An object recognition framework using contextual interactions among objects
Author(s)
Advisor
Aksoy, SelimDate
2009Publisher
Bilkent University
Language
English
Type
ThesisItem Usage Stats
191
views
views
59
downloads
downloads
Abstract
Object recognition is one of the fundamental tasks in computer vision. The
main endeavor in object recognition research is to devise techniques that make
computers understand what they see as precise as human beings. The state of
the art recognition methods utilize low-level image features (color, texture, etc.),
interest points/regions, filter responses, etc. to find and identify objects in the
scene. Although these work well for specific object classes, the results are not
satisfactory enough to accept these techniques as universal solutions. Thus, the
current trend is to make use of the context embedded in the scene. Context
defines the rules for object - object and object - scene interactions. A scene
configuration generated by some object recognizers can sometimes be inconsistent
with the scene context. For example, observing a car in a kitchen is not likely in
terms of the kitchen context. In this case, knowledge of kitchen can be used to
correct this inconsistent recognition.
Motivated by the benefits of contextual information, we introduce an object
recognition framework that utilizes contextual interactions between individually
detected objects to improve the overall recognition performance. Our first contribution
arises in the object detector design. We define three methods for object
detection. Two of these methods, shape based and pixel classification based object
detection, mainly use the techniques presented in the literature. However,
we also describe another method called surface orientation based object detection.

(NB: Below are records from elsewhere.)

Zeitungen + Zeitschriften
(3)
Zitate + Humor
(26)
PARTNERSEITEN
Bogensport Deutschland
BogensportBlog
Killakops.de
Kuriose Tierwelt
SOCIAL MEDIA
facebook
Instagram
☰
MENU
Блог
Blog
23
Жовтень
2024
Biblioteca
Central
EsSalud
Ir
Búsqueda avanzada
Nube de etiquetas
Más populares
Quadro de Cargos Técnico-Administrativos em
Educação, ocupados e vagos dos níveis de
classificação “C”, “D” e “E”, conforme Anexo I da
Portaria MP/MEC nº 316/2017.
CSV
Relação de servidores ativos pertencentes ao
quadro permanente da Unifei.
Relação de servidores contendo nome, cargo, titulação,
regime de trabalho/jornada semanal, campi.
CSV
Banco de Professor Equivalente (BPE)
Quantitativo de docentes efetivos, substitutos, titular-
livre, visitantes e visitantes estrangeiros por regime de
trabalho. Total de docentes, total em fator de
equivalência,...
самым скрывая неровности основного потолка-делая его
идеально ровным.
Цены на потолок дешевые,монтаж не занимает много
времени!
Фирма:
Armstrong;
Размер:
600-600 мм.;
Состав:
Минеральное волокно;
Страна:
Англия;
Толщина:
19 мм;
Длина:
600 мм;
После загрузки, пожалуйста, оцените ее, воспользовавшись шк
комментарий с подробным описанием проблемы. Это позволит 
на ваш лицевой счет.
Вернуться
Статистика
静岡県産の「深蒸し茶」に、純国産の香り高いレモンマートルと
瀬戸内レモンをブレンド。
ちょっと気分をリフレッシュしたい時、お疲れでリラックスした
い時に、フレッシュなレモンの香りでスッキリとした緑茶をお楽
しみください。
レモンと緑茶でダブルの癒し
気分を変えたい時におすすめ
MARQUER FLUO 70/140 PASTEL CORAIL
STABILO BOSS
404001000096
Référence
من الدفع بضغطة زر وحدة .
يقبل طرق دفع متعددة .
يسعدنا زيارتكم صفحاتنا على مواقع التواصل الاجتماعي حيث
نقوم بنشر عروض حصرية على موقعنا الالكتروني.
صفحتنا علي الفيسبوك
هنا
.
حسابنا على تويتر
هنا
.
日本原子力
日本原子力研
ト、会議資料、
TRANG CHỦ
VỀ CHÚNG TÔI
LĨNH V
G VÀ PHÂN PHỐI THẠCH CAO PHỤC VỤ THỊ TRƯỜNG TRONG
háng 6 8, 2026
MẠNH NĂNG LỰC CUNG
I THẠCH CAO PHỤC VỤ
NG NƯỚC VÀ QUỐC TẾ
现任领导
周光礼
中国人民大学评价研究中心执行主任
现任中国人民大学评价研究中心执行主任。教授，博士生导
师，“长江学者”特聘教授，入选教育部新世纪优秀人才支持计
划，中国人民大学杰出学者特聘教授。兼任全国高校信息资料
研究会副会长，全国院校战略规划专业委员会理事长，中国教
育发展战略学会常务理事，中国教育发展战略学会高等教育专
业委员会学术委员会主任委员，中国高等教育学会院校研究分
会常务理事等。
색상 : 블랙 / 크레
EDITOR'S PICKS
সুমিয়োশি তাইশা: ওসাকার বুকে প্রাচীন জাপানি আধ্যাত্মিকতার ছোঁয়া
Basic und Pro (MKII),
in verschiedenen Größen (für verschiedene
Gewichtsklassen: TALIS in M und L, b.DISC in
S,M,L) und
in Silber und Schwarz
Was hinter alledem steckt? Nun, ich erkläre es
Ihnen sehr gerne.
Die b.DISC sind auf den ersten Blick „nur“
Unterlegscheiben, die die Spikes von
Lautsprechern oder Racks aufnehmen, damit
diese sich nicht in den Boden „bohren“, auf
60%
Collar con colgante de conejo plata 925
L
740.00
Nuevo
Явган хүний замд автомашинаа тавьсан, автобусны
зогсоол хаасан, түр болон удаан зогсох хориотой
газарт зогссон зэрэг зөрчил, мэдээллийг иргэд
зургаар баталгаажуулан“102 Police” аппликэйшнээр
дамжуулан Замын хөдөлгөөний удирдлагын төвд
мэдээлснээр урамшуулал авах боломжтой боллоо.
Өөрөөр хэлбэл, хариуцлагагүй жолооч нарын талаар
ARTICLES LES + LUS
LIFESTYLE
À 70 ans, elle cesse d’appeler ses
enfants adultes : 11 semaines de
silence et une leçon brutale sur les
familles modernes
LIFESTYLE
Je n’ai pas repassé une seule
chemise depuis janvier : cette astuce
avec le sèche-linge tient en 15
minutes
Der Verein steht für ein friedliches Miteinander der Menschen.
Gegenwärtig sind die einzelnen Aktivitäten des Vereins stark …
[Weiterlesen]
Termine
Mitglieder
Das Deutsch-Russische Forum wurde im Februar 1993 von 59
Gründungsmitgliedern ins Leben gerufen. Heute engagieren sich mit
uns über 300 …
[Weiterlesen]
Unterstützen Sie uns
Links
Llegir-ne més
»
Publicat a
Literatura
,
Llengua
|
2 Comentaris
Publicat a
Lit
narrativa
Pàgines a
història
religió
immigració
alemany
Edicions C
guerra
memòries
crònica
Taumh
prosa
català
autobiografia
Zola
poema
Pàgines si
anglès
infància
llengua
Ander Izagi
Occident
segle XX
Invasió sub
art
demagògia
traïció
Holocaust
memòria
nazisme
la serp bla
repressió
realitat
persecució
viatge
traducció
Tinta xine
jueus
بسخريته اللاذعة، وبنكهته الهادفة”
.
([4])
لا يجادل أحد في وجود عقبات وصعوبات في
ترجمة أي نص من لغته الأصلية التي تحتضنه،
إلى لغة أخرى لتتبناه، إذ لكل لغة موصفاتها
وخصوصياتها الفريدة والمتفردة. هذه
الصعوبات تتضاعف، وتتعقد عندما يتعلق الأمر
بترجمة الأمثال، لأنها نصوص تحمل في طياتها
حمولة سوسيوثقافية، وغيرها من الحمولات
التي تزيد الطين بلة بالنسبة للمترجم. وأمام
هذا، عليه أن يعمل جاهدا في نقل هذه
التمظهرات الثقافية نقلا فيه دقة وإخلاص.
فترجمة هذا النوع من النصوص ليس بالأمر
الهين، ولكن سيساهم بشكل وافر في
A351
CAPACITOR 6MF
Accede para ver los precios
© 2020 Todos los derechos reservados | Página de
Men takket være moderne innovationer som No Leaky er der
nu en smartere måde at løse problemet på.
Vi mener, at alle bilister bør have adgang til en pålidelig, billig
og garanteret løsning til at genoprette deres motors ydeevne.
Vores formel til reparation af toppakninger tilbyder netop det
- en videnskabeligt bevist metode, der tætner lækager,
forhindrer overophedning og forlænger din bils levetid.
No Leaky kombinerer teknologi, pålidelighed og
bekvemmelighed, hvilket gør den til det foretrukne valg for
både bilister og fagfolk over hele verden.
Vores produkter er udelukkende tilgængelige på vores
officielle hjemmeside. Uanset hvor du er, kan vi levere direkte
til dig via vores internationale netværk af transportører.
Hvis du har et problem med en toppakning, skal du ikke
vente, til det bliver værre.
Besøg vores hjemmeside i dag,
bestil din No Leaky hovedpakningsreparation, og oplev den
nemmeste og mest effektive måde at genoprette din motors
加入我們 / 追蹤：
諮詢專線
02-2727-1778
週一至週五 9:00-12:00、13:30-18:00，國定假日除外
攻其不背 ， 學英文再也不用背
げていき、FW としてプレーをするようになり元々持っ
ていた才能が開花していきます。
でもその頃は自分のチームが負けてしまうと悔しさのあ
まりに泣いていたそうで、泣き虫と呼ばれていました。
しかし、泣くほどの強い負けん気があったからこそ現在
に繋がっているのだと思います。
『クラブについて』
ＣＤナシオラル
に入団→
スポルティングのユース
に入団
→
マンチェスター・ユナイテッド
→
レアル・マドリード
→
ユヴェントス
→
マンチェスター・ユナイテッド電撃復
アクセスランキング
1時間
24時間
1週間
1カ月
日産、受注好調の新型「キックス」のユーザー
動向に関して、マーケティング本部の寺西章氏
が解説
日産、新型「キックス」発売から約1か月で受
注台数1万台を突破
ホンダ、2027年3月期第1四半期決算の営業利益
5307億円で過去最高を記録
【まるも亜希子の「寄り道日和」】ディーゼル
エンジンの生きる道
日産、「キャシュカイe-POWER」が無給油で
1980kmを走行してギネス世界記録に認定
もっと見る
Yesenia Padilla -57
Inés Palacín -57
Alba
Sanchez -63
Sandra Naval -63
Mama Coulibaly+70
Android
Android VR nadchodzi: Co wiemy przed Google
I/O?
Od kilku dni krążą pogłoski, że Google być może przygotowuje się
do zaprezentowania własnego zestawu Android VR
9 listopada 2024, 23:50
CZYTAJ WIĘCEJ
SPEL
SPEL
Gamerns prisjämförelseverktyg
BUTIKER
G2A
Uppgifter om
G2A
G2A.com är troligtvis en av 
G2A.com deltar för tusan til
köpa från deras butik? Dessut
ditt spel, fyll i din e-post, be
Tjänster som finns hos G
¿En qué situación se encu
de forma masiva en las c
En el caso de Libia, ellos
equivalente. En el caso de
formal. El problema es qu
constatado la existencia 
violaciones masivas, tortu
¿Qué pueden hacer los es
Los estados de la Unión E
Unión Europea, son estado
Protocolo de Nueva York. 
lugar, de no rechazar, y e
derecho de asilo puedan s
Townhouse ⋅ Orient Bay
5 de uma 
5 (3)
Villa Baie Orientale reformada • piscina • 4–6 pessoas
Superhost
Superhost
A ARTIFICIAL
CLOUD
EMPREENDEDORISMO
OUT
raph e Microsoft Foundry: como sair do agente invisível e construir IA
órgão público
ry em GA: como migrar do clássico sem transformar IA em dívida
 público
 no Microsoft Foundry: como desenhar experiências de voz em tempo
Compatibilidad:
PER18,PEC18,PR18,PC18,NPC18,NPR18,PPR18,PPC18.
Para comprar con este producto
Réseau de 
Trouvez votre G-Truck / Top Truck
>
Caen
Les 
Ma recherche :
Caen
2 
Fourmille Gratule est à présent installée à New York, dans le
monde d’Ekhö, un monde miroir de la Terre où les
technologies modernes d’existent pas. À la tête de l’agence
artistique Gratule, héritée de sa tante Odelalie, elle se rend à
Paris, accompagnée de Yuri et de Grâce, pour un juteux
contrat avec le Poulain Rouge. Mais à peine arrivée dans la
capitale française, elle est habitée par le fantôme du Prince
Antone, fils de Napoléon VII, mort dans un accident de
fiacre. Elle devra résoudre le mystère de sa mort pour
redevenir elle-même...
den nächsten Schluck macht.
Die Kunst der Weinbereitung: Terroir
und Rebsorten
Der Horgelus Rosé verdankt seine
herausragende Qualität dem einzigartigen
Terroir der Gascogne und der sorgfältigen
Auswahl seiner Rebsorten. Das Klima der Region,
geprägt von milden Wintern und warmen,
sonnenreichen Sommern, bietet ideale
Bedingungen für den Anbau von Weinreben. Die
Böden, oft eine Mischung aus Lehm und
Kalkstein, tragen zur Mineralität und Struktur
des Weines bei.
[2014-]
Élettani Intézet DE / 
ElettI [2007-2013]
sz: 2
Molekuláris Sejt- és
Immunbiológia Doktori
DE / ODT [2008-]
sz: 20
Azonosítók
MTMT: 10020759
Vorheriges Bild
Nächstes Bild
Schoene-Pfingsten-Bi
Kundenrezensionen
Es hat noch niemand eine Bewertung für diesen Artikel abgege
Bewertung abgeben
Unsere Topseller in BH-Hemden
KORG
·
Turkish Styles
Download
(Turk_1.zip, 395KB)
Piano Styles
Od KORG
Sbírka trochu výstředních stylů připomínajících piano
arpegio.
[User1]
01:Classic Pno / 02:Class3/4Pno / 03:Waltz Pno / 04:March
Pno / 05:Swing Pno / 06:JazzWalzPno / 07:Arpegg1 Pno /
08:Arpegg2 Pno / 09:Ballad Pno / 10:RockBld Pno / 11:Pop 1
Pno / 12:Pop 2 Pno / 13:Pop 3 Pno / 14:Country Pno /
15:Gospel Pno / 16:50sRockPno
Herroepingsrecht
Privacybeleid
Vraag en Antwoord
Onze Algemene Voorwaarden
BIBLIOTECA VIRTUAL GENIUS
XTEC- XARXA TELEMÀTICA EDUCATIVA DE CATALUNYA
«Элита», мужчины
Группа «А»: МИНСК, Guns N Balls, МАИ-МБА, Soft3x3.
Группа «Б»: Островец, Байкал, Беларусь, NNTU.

The goal of this novel detection technique is to find objects whose shape,
color and texture features are not discriminative while their surface orientations
(horizontality or verticality) are consistent across different instances. Wall, table
top, and road are typical examples for such objects. The second contribution
is a probabilistic contextual interaction model for objects based on their spatial
relationships. In order to represent the spatial relationships between objects, we propose three features that encode the relative position/location, scale and
orientation of a given object pair. Using these features and our object interaction
likelihood model, we achieve to encode the semantic, spatial, and pose
context of a scene concurrently. Our third main contribution is a contextual
agreement maximization framework that assigns final labels to the detected objects
by maximizing a scene probability function that is defined jointly using both
the individual object labels and their pairwise contextual interactions. The most
consistent scene configuration is obtained by solving the maximization problem
using linear optimization.
We performed experiments on the LabelMe [27] and Bilkent data sets by
both utilizing and not utilizing the scene type (indoor or outdoor) information.
While the average F2 score increased from 0.09 to 0.20 without the scene type
assumption, it increased from 0.17 to 0.25 when the scene type is known on
the LabelMe dataset. The results are similar for the experiments performed
on the Bilkent data set. F2 score increased from 0.16 to 0.36 when the scene
type information is not available and it increased from 0.31 to 0.44 when this
additional information is used. It is clear that the incorporation of the contextual
interactions improves the overall recognition performance.